* TASK TO COMPLETE: Gather each line of the records where "lines" appears.

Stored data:

· · · · ·

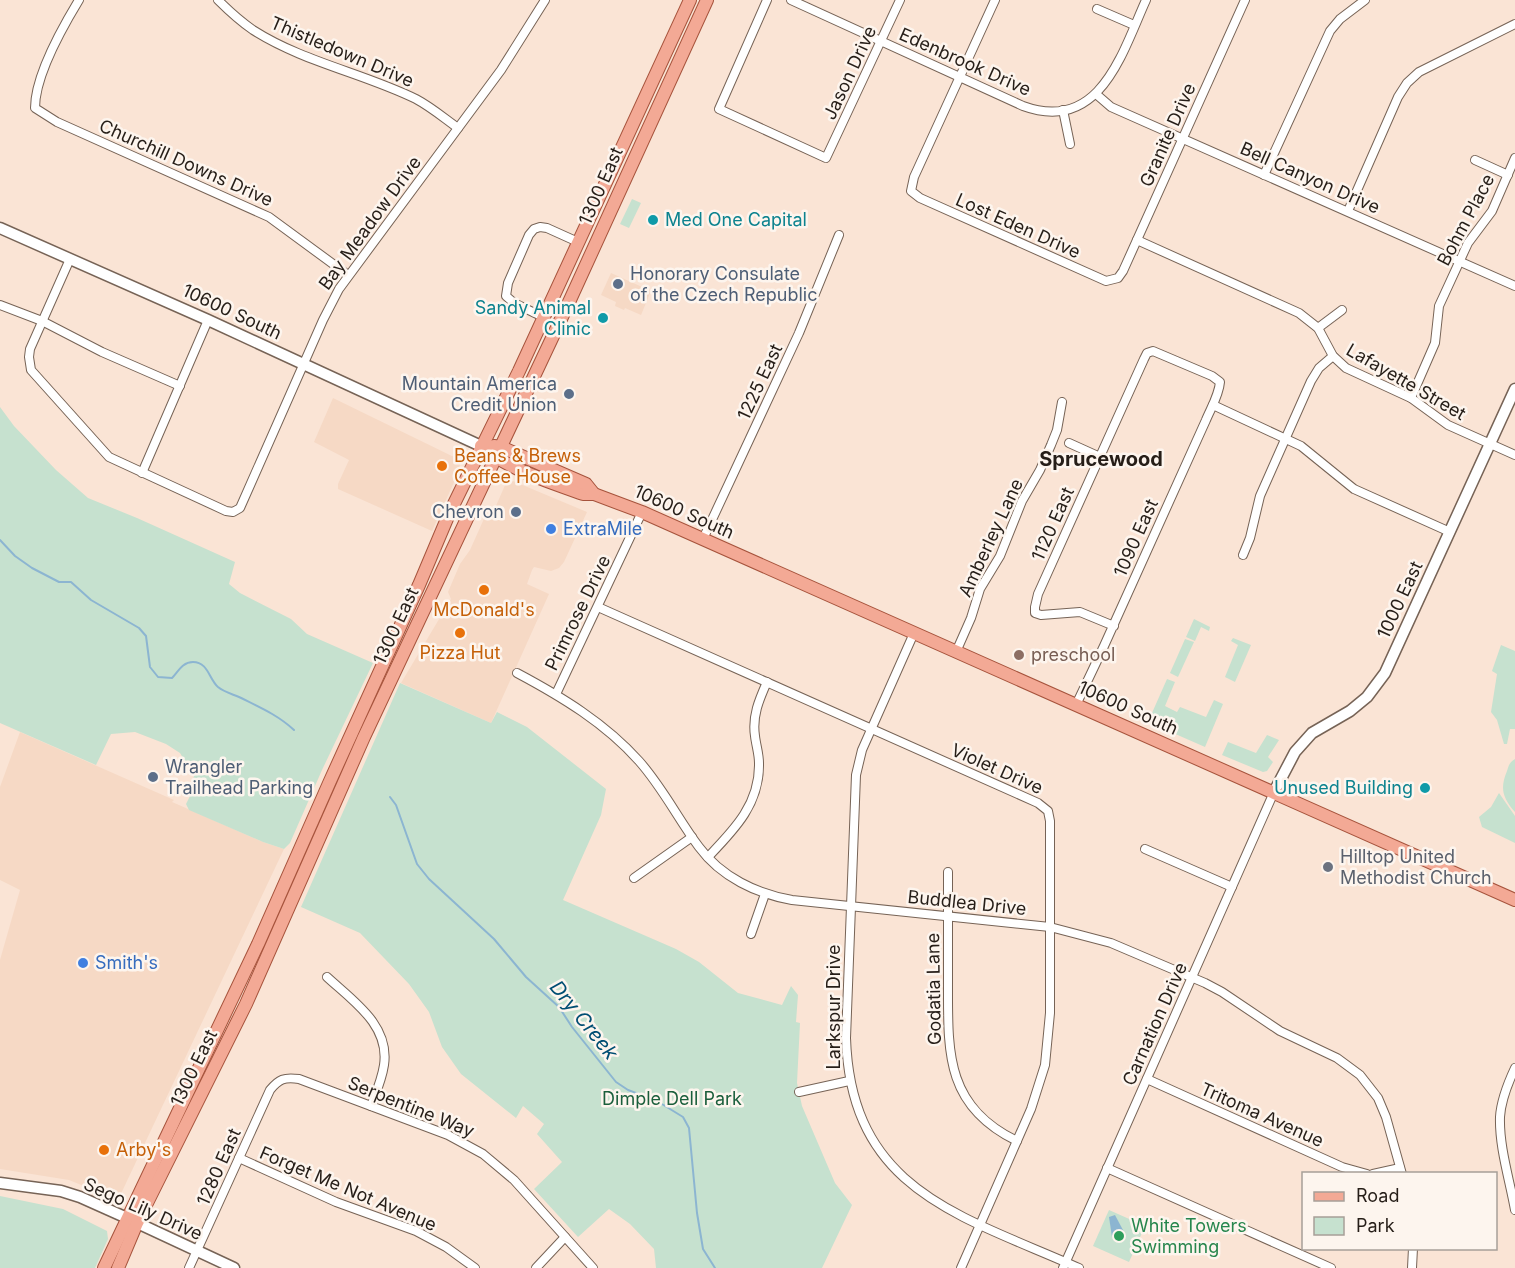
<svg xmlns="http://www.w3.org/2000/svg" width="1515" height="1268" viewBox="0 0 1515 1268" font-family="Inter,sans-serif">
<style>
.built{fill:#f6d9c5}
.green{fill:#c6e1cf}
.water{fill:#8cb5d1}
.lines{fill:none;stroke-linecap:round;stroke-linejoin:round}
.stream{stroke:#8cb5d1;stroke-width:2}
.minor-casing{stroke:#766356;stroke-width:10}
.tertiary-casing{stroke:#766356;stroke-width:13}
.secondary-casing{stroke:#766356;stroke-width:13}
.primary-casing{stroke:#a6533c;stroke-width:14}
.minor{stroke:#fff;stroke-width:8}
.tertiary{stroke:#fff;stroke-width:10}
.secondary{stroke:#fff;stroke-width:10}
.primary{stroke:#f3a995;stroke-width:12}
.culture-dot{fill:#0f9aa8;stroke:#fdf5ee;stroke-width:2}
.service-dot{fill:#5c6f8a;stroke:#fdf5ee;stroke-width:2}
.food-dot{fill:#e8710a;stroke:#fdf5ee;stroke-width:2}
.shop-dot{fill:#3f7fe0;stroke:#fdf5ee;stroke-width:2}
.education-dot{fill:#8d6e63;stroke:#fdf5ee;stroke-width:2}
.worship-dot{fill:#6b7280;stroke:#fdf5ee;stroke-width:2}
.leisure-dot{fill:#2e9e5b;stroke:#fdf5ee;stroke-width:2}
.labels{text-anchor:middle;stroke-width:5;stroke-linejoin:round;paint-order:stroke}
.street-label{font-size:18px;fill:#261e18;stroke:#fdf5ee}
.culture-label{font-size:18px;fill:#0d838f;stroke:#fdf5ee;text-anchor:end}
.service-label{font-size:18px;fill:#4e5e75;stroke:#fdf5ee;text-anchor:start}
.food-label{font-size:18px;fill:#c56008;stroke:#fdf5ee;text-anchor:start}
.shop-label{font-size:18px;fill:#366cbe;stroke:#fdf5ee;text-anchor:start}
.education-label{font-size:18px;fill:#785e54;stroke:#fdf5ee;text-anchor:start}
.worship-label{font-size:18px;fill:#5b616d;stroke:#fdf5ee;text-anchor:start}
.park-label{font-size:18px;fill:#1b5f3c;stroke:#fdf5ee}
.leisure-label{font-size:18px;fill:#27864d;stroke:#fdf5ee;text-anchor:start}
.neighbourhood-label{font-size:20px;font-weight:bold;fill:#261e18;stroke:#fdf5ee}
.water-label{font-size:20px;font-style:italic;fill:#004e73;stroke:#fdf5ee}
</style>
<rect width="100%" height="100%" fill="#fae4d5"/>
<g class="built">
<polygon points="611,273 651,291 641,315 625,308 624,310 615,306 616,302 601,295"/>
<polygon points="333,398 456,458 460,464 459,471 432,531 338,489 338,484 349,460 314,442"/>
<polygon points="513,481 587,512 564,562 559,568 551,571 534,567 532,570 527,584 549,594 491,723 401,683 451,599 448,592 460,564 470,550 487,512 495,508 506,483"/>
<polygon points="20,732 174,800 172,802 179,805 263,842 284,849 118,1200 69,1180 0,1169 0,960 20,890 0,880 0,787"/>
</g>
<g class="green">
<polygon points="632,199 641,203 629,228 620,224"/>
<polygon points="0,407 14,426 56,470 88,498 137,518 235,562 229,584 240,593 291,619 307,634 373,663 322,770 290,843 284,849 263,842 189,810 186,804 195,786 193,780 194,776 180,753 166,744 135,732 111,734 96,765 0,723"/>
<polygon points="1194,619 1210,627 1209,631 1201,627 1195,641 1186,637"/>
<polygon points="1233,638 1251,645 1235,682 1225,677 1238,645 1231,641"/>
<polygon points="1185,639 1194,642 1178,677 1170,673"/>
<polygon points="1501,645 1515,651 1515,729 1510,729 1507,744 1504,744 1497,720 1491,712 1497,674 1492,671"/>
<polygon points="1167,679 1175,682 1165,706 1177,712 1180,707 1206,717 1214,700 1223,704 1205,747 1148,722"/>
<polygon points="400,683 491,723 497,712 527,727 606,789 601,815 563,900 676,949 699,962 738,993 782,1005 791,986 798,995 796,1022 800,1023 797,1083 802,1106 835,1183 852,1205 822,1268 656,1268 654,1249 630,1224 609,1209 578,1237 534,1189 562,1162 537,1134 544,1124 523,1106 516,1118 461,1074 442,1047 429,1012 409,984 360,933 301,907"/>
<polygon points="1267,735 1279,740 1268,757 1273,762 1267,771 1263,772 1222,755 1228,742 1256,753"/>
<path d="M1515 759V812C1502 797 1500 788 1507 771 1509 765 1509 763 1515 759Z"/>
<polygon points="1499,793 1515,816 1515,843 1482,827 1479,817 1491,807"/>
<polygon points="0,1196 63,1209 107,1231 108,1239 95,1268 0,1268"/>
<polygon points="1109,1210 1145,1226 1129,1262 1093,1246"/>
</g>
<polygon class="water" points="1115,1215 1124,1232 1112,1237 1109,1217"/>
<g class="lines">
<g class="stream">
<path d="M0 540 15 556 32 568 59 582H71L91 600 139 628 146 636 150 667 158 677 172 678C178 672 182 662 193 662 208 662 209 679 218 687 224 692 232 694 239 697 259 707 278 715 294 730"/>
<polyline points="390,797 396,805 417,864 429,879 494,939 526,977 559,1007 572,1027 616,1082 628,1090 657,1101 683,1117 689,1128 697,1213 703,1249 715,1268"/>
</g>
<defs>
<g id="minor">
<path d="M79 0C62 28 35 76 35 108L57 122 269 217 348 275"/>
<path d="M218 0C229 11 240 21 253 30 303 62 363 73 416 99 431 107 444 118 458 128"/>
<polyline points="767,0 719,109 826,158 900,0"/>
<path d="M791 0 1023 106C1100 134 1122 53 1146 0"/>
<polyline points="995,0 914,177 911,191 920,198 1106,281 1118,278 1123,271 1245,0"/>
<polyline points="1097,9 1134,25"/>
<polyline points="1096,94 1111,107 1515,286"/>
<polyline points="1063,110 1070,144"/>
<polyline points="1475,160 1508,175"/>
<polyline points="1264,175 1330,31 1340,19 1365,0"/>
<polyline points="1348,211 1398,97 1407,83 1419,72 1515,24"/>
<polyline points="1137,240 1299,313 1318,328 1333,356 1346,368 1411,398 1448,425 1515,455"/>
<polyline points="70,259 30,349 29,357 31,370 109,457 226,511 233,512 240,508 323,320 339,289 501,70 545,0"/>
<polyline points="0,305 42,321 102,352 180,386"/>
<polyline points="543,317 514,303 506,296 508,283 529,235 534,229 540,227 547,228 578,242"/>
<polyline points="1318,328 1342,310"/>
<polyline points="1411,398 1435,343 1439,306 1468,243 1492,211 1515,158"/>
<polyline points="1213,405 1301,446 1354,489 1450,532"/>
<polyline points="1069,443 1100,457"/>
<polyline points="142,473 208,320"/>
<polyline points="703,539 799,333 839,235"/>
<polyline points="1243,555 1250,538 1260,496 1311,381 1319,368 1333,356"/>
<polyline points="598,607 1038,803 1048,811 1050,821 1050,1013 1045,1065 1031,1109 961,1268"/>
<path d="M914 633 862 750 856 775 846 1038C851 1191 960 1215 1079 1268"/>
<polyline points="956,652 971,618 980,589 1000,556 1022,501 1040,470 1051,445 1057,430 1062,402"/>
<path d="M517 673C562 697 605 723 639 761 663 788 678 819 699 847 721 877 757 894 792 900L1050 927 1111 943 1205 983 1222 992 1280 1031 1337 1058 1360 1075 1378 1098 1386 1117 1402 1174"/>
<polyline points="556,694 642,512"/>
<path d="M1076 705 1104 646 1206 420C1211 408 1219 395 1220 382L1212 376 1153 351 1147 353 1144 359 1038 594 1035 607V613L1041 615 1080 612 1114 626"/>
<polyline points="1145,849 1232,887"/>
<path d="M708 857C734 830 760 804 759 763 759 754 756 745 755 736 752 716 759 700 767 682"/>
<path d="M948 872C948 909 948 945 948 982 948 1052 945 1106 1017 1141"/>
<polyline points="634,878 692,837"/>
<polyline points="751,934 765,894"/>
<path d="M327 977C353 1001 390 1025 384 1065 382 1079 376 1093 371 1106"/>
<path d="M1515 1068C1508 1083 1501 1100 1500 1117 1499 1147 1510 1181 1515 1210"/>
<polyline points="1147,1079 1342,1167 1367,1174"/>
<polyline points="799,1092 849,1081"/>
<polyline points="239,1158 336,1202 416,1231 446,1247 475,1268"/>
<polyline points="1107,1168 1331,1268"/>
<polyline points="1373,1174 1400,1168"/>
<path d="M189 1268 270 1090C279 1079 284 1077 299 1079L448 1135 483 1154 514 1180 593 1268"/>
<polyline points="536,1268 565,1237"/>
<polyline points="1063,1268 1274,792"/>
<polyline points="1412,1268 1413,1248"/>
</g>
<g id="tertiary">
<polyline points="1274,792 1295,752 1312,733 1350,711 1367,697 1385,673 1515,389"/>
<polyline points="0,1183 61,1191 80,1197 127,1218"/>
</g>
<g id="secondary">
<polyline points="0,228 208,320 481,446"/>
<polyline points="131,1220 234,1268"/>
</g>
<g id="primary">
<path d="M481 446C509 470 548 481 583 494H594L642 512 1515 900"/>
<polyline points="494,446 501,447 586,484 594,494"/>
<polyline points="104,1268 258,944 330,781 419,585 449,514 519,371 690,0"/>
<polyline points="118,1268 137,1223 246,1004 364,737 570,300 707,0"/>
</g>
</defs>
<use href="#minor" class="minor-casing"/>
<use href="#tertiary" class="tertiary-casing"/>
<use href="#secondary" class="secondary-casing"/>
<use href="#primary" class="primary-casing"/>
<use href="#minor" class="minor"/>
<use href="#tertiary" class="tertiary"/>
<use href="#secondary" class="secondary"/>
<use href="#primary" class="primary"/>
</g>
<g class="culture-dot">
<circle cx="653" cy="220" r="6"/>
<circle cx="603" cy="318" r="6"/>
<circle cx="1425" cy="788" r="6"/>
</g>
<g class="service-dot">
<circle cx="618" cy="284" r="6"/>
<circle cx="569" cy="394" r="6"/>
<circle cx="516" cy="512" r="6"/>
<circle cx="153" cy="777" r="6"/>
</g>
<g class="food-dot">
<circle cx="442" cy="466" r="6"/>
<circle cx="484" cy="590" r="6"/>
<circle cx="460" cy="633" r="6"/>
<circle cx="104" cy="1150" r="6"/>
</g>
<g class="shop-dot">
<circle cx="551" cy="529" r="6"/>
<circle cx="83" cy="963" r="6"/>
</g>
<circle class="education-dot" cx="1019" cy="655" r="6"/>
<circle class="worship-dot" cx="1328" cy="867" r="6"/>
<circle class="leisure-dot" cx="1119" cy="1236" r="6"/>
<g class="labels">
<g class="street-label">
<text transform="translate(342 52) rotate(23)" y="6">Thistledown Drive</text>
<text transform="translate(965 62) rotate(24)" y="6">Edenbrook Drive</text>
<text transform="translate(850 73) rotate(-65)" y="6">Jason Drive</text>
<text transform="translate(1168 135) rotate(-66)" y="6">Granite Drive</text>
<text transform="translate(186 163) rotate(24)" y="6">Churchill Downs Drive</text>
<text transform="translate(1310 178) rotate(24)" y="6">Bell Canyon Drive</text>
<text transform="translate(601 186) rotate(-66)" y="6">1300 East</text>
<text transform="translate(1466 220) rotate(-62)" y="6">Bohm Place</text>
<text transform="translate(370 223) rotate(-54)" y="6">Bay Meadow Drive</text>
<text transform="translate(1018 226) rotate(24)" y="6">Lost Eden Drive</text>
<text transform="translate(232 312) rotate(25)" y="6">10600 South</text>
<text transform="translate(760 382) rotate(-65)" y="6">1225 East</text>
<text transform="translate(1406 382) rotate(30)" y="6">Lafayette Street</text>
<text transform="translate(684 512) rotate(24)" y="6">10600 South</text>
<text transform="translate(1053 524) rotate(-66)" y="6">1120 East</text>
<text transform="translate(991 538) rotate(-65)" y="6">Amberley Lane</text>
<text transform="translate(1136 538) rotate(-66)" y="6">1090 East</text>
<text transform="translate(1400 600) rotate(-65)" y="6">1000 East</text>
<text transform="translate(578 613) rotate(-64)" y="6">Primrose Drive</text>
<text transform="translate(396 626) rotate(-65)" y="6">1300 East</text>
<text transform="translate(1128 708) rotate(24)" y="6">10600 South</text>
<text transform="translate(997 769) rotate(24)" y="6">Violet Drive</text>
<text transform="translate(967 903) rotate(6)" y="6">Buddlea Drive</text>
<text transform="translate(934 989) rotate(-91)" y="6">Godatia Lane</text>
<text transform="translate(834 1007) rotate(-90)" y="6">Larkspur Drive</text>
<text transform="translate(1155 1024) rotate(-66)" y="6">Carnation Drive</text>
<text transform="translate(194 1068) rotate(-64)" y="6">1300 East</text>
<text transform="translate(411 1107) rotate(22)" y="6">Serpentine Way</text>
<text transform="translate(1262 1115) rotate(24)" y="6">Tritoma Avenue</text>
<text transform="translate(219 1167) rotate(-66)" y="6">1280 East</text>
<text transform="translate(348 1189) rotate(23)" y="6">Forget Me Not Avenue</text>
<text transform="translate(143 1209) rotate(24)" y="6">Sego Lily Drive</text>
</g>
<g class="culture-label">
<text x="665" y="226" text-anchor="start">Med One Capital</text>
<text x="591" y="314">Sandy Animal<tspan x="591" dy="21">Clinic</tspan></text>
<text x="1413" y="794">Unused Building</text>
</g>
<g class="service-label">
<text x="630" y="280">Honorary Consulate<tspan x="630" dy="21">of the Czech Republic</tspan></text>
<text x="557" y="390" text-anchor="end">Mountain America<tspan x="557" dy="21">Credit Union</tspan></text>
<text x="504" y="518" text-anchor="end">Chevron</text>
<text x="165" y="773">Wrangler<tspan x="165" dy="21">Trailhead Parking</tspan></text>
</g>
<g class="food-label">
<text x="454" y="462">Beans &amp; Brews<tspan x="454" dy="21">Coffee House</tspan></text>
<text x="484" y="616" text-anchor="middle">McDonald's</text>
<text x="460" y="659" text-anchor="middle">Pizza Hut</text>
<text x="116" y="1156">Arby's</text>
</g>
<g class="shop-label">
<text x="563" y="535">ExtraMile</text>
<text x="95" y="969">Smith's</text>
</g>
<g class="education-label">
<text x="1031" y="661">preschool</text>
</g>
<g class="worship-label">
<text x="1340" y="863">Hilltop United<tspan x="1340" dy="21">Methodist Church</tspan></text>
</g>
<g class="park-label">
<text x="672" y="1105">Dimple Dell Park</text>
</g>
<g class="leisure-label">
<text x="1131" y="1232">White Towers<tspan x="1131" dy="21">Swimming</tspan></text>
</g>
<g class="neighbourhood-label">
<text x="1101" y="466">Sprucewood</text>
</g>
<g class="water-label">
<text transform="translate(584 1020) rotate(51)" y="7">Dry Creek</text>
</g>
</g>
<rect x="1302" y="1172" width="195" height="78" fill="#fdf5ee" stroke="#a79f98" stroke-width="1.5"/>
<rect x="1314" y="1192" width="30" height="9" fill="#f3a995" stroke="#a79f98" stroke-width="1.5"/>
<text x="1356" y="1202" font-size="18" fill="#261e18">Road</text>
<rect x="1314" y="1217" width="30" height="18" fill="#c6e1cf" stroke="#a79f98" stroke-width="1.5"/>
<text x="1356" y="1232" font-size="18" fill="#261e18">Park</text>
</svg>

· · · · ·

* RESPONSE AREA:
.lines{fill:none;stroke-linecap:round;stroke-linejoin:round}
<g class="lines">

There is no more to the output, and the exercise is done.